Potential universal stem cells without MHC I or II expression
Because incompatible MHC pairing is the major cause of immune rejection, knocking out MHC genes on grafts might be an effective way to avoid rejection. The development of gene editing technology, especially the clustered regularly interspaced short palindromic repeats/associated proteins 9 system (CRISPR-Cas9 system), has improved the accuracy and efficiency of gene knockout. Knocking out β2 microglobulin and the class II MHC transactivator gene of iPSCs has been shown to fail to activate T cell-mediated immune responses, but did not change the iPSCs’ pluripotency.40 Furthermore, no significant difference in cardiac differentiation and electromechanical properties has been reported between ESCs and iPSCs without MHC I/II expression.11,40 After coculturing with peripheral blood mononuclear cells, these MHC-knockout universal stem cells only induced little activity in human immune cells.40
Nevertheless, MHC I-negative cells would be lysed by natural killer cells (NKCs).41 Furthermore, Nakamura et al.42 demonstrated significant NKC infiltration into engrafted tissues after intramyocardial transplantation of iPSC-CMs without the expression of MHC I molecules. According to the immune reaction mentioned above, the lack of MHC II expression may prevent the initiation of immune rejection.

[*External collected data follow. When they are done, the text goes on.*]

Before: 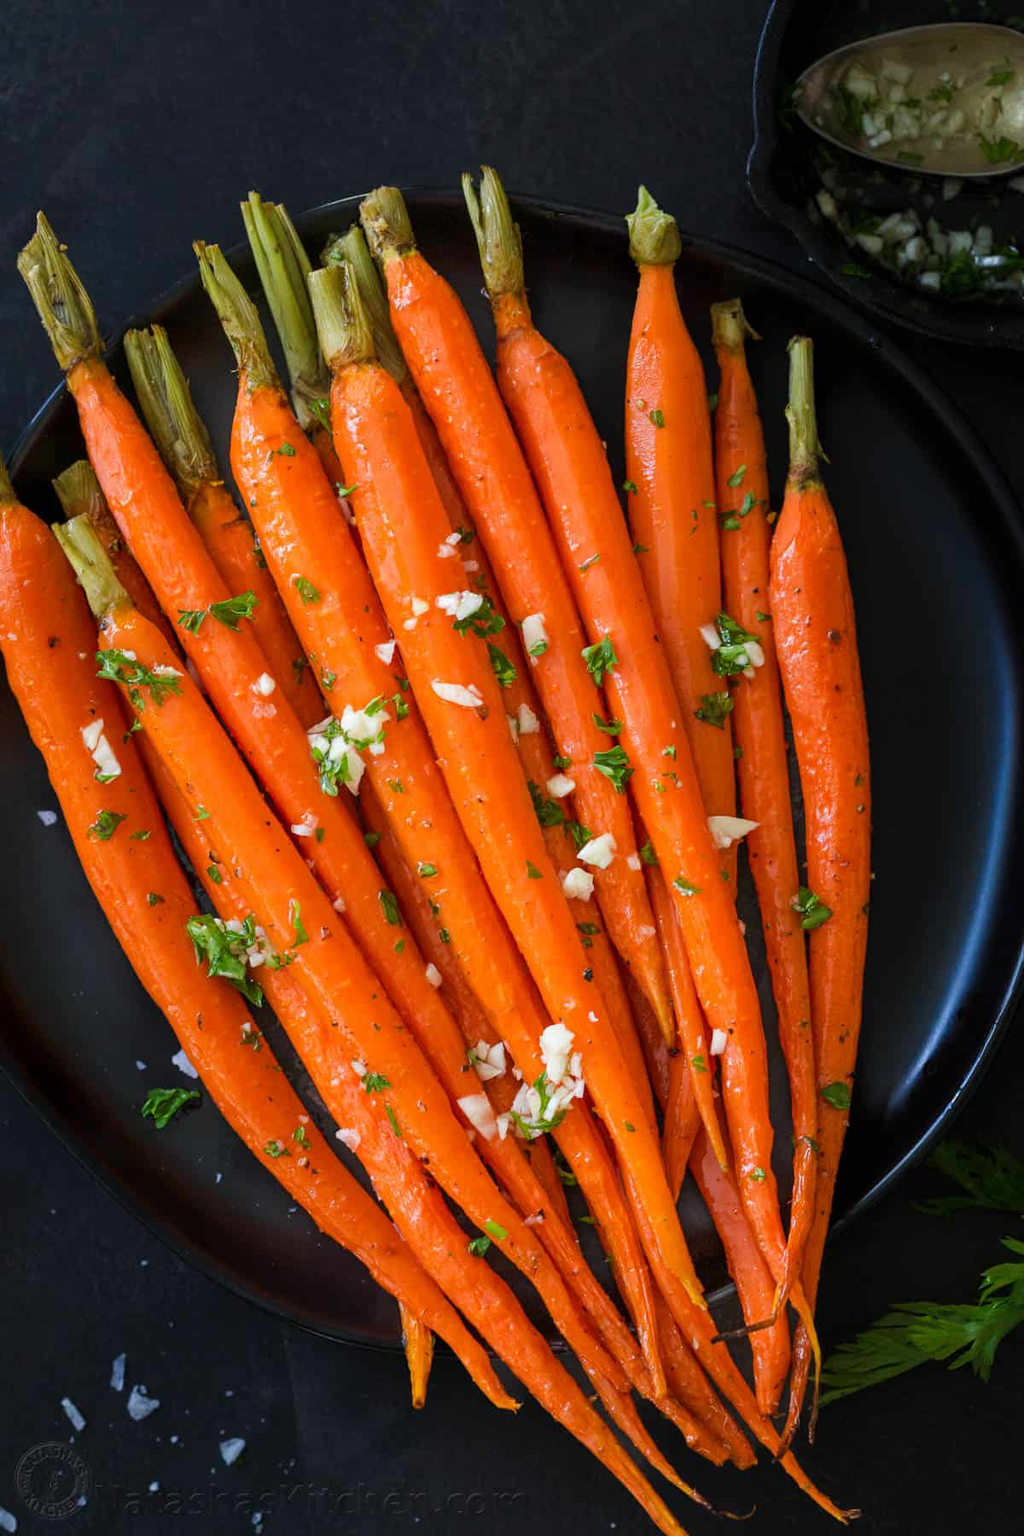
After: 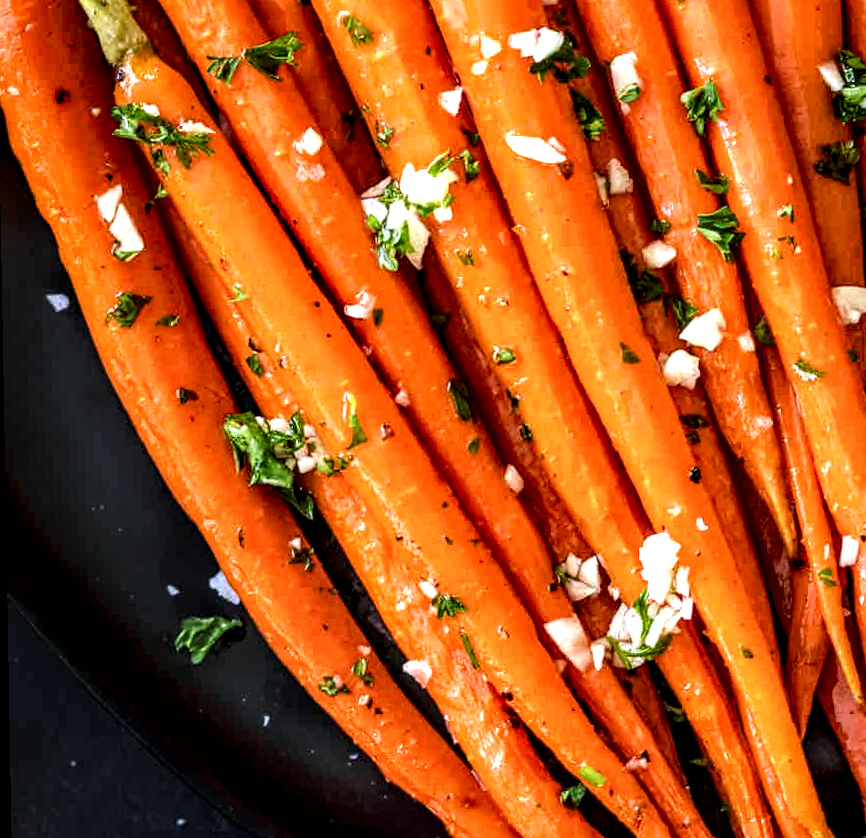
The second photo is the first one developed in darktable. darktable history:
rotate and perspective: rotation -1°, crop left 0.011, crop right 0.989, crop top 0.025, crop bottom 0.975
tone equalizer: -8 EV -0.75 EV, -7 EV -0.7 EV, -6 EV -0.6 EV, -5 EV -0.4 EV, -3 EV 0.4 EV, -2 EV 0.6 EV, -1 EV 0.7 EV, +0 EV 0.75 EV, edges refinement/feathering 500, mask exposure compensation -1.57 EV, preserve details no
crop: top 36.498%, right 27.964%, bottom 14.995%
local contrast: highlights 19%, detail 186%
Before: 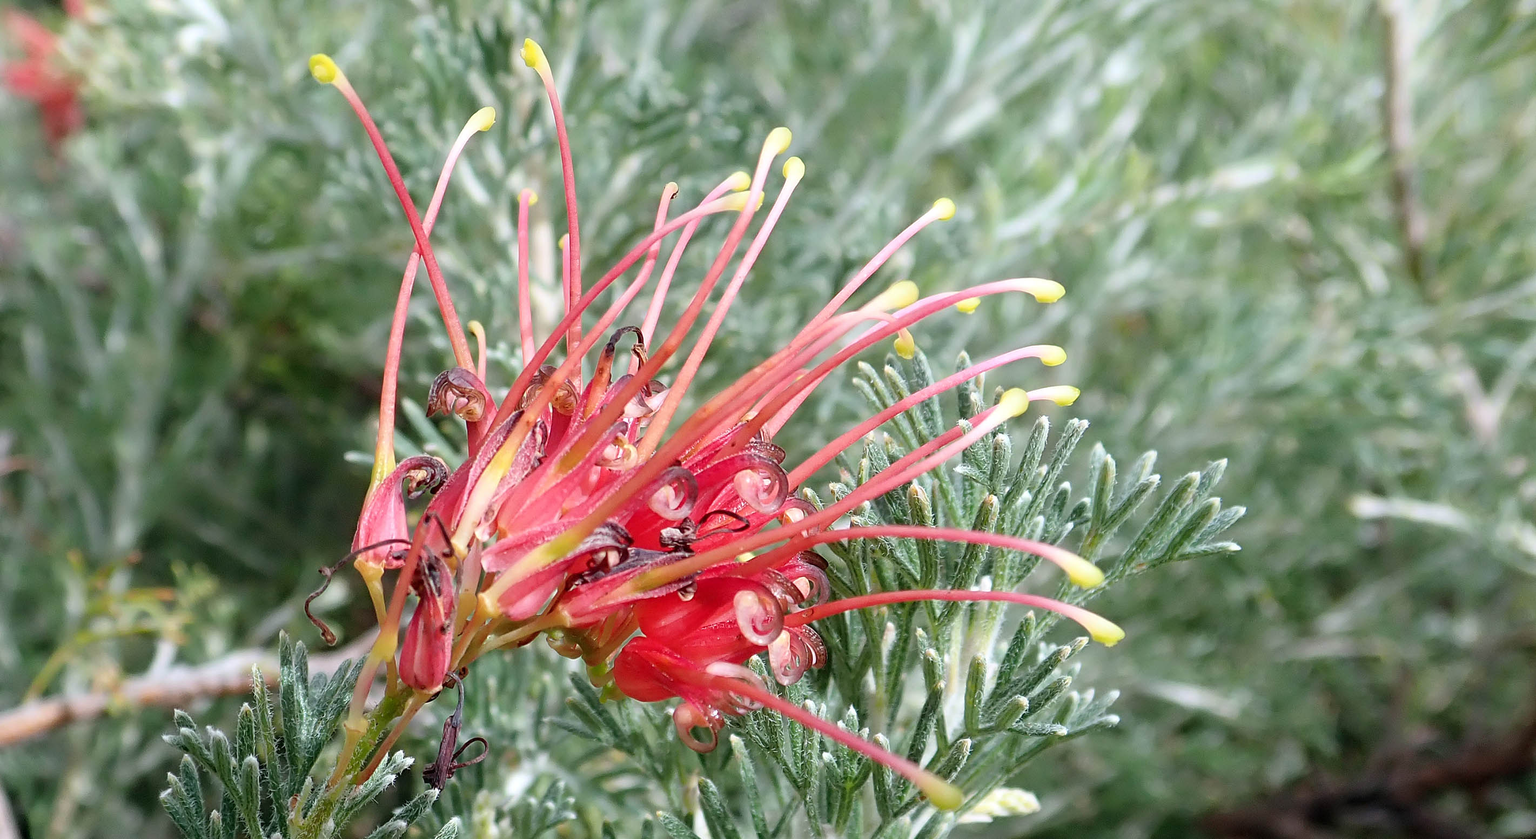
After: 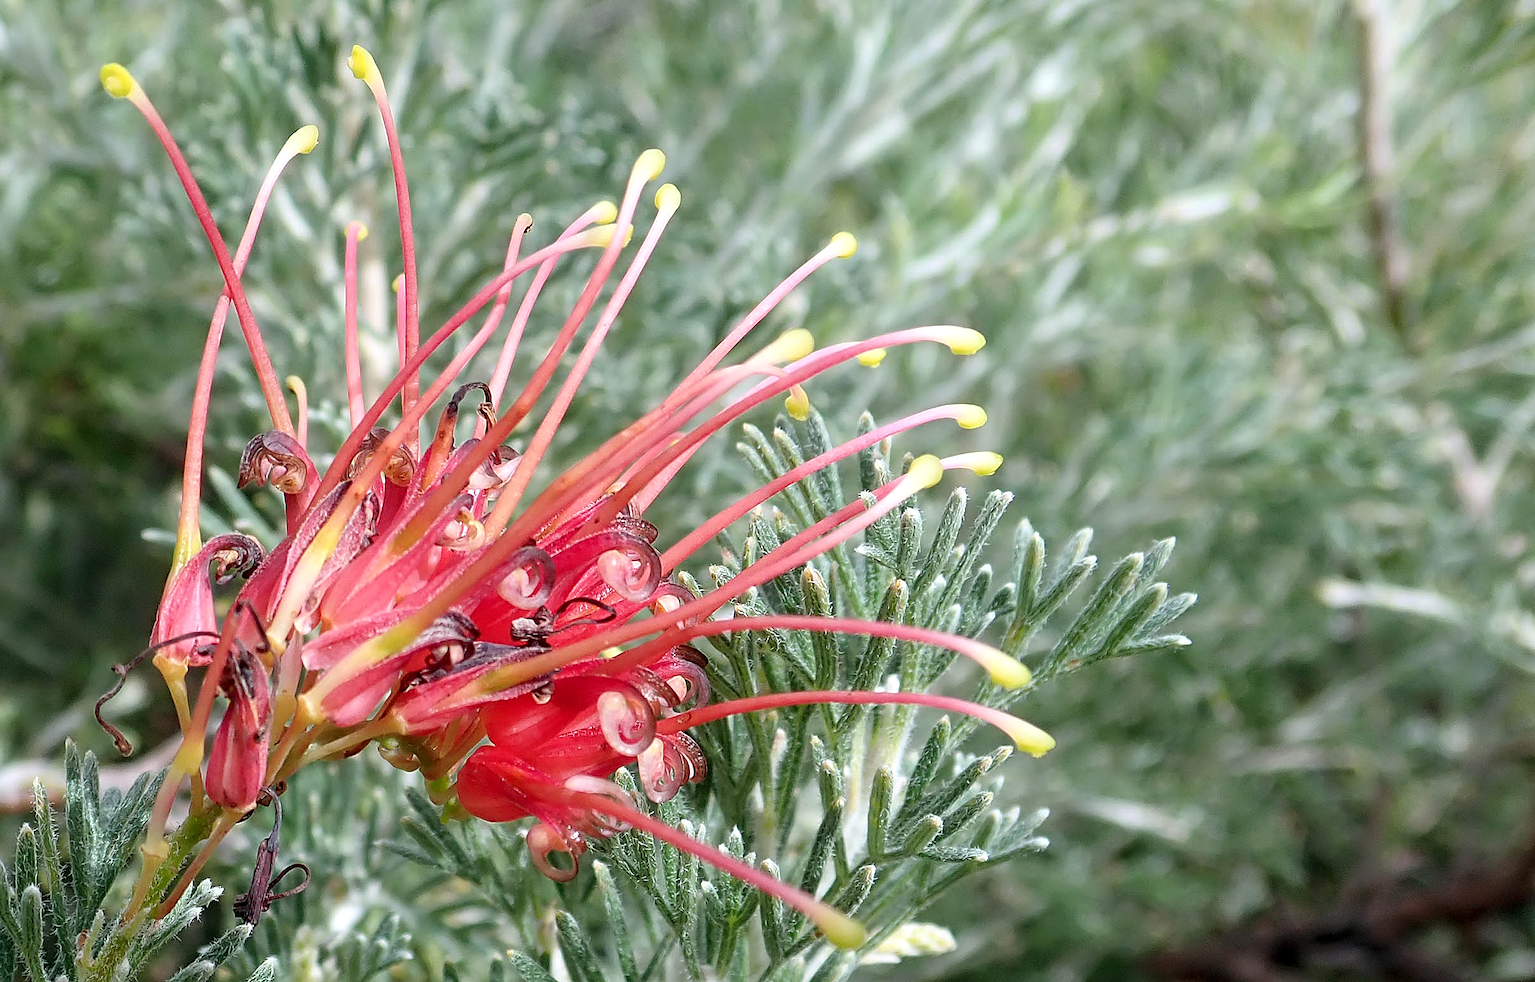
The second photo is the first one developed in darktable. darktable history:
sharpen: radius 0.969, amount 0.604
crop and rotate: left 14.584%
local contrast: highlights 100%, shadows 100%, detail 120%, midtone range 0.2
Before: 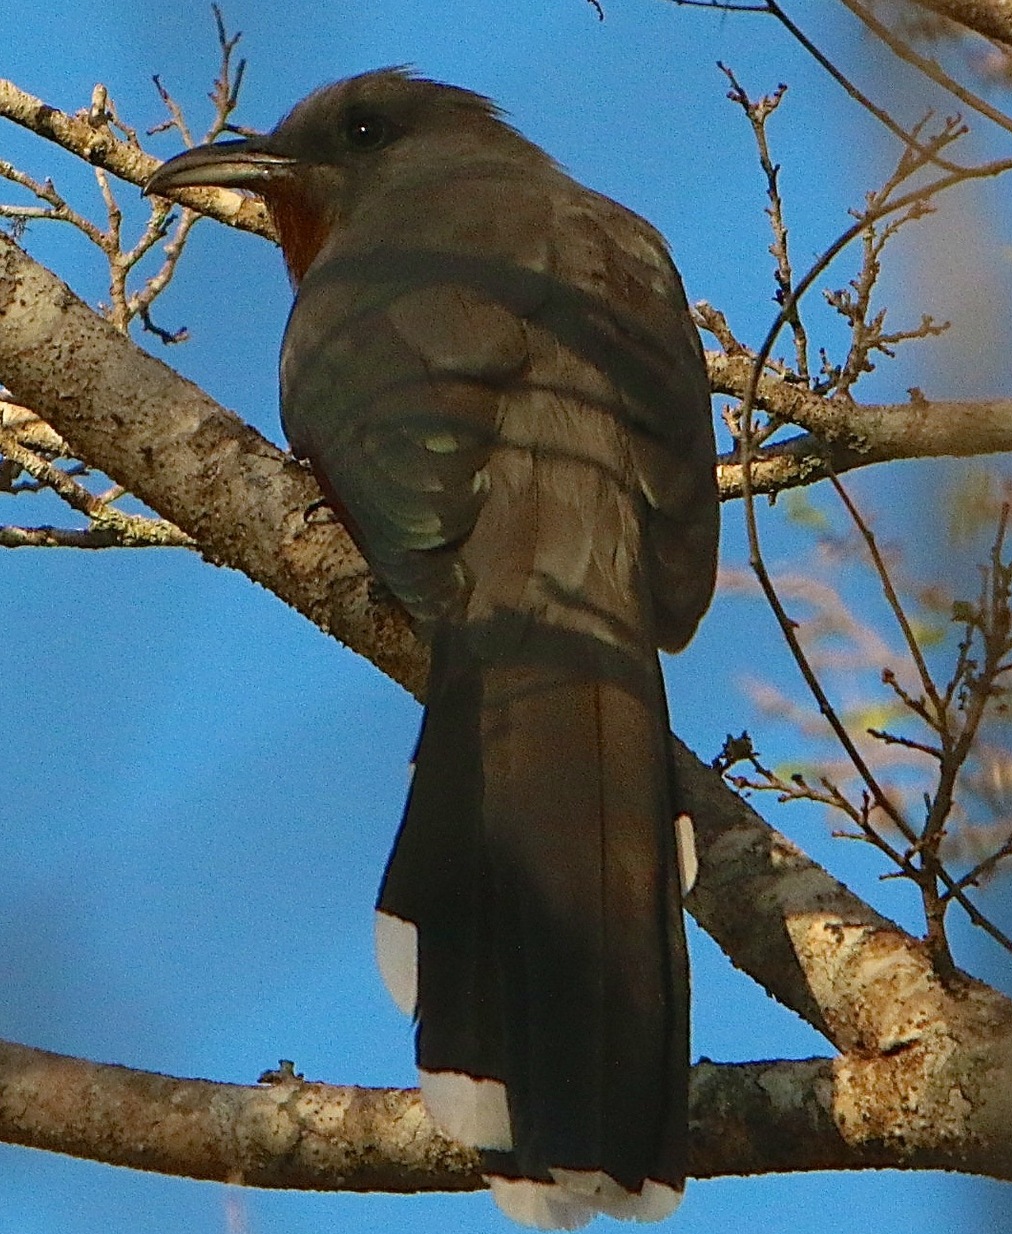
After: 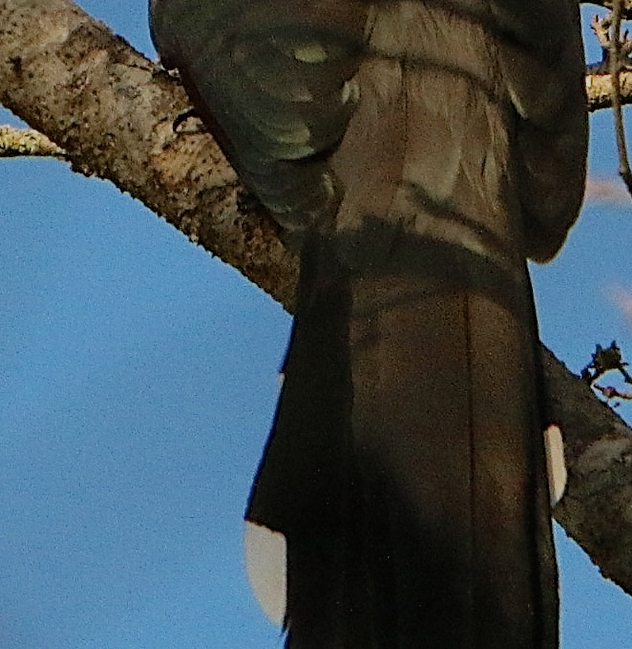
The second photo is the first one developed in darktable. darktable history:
contrast brightness saturation: saturation -0.066
crop: left 12.949%, top 31.685%, right 24.505%, bottom 15.672%
filmic rgb: black relative exposure -7.65 EV, white relative exposure 4.56 EV, threshold 3.03 EV, hardness 3.61, enable highlight reconstruction true
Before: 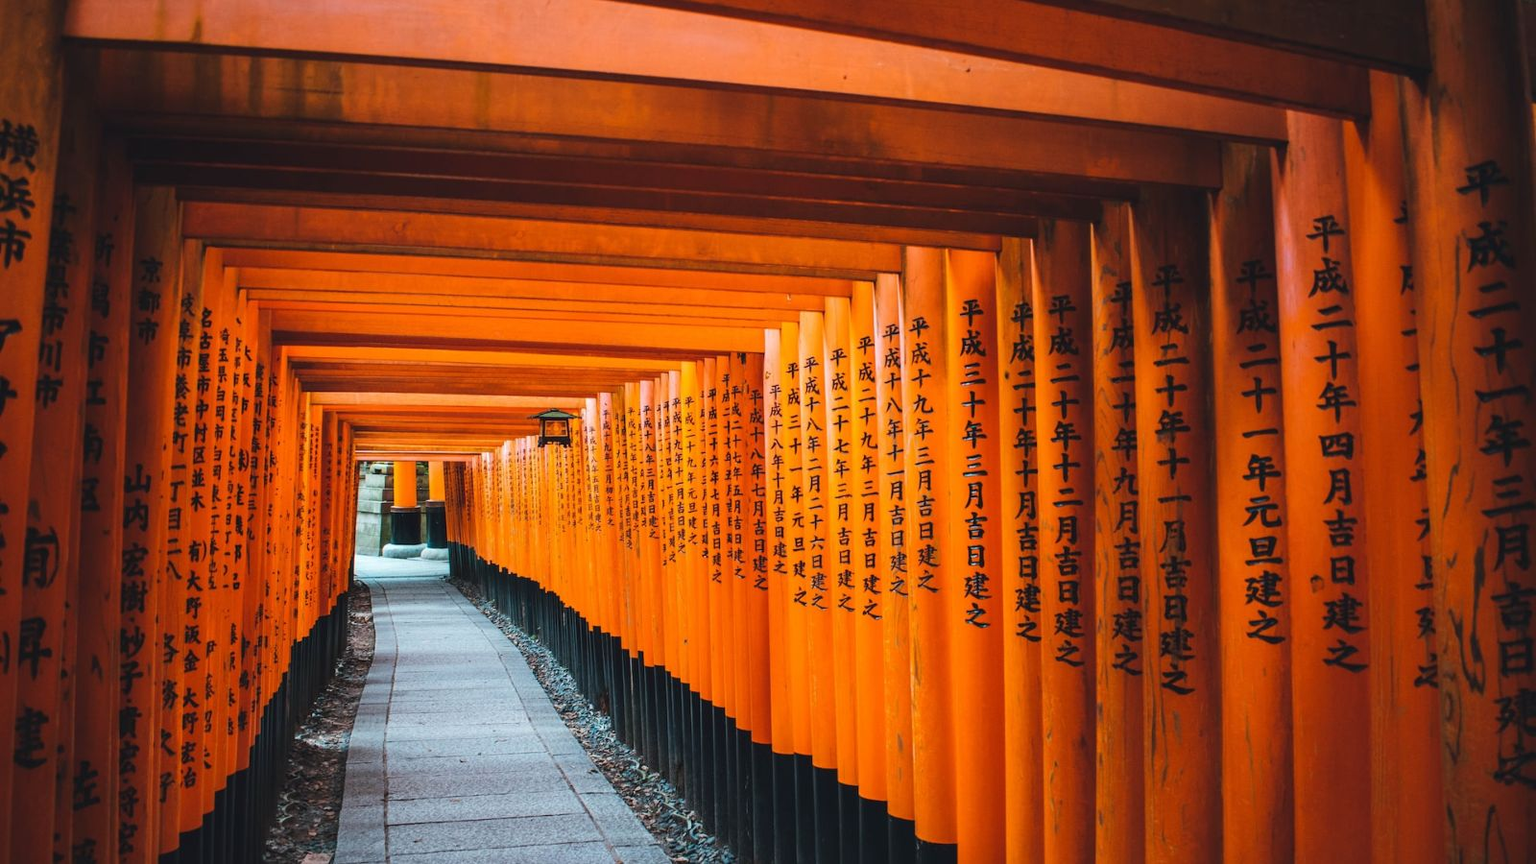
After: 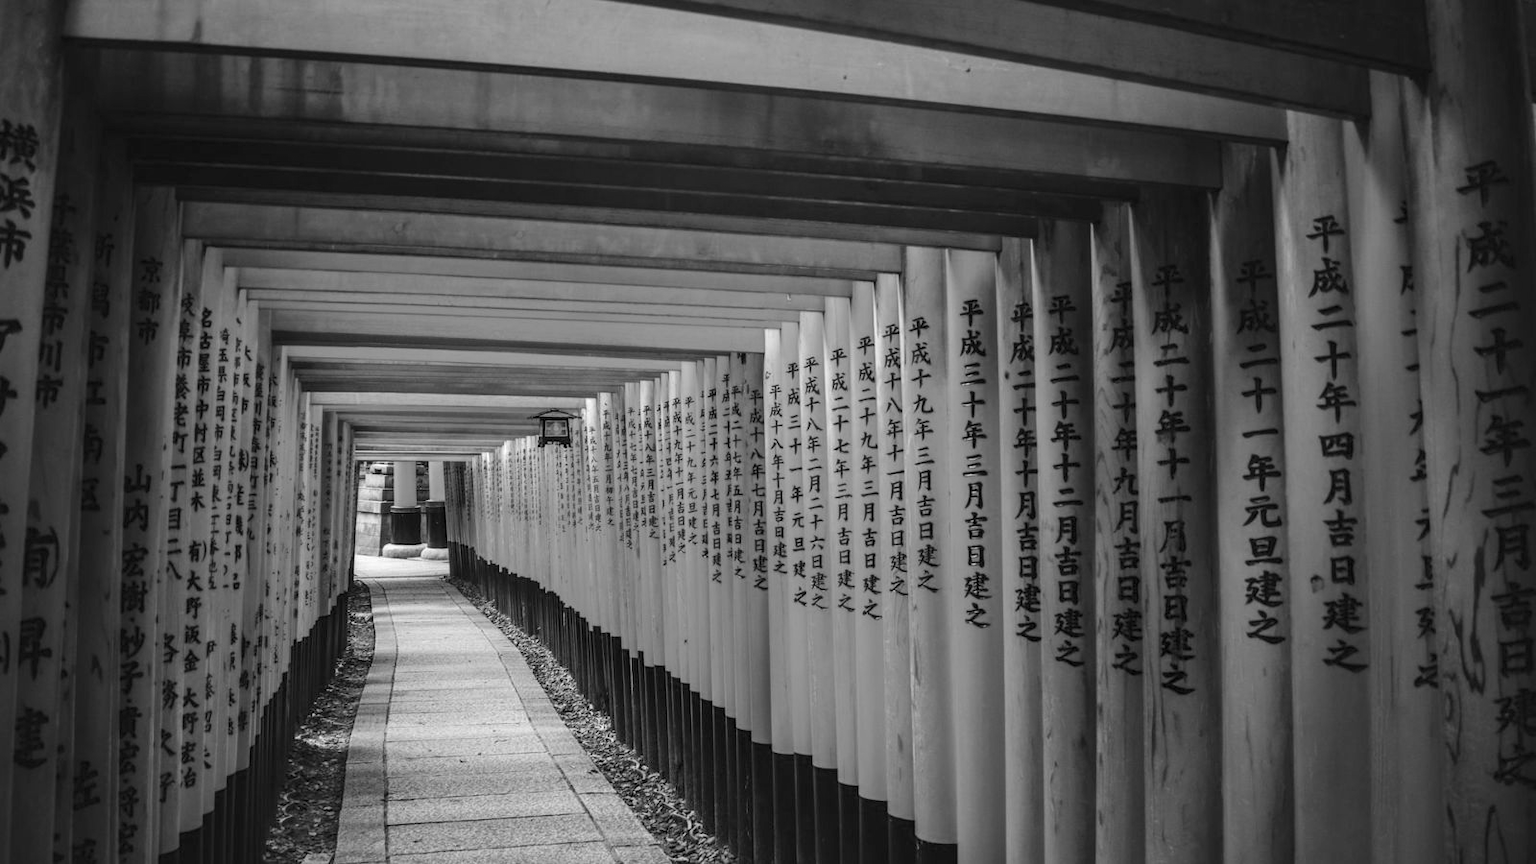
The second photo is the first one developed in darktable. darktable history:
tone equalizer: mask exposure compensation -0.515 EV
local contrast: on, module defaults
color calibration: output gray [0.267, 0.423, 0.261, 0], gray › normalize channels true, illuminant as shot in camera, x 0.358, y 0.373, temperature 4628.91 K, gamut compression 0.024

Additionally, it has been demonstrated that the post-MI acute inflammatory response of hosts could be key to the therapeutic benefit of adult stem cell therapy in injured hearts.43 The activation of immune response after allogeneic adult stem cell transplantation has been shown to be harmful to the graft and host. Nevertheless, Vagnozzi et al. showed that the acute post cell-transplanted immune response leading to the activation of CCR2+CX3CR1+ macrophages would change the activity of fibroblasts and reduce myocardial fibrosis in the border zone of myocardial ischemia, and also increase the mechanical properties of the infarcted region.43 Moreover, the advantage of post-MI stem cell therapy could be due to the wound healing response, which would rejuvenate the infarcted hearts and improve post-MI cardiac function.
CONCLUSION
Overcoming the immunological hurdle of transplanted PSC-CMs is crucial for the clinical application of cell therapy in cardiac regeneration. Owing to the many obstacles mentioned above, a simple, stable, low-immunity rejection alternative is needed. This alternative approach should avoid excessive modifications during commercialization — such as not using viral vectors or gene editing — to reduce the likelihood of clinically unanticipated risks.
FUNDING
This review article was funded by the grants from National Cheng Kung University Hospital (NCKUH-10605 002) and the Ministry of Science and Technology, Taiwan [MOST 108-2628-B-006-020].
CONFLICTS OF INTEREST
All authors declare no conflicts of interest. And this review article received no grant from any funding agency in the commercial or for profit sectors.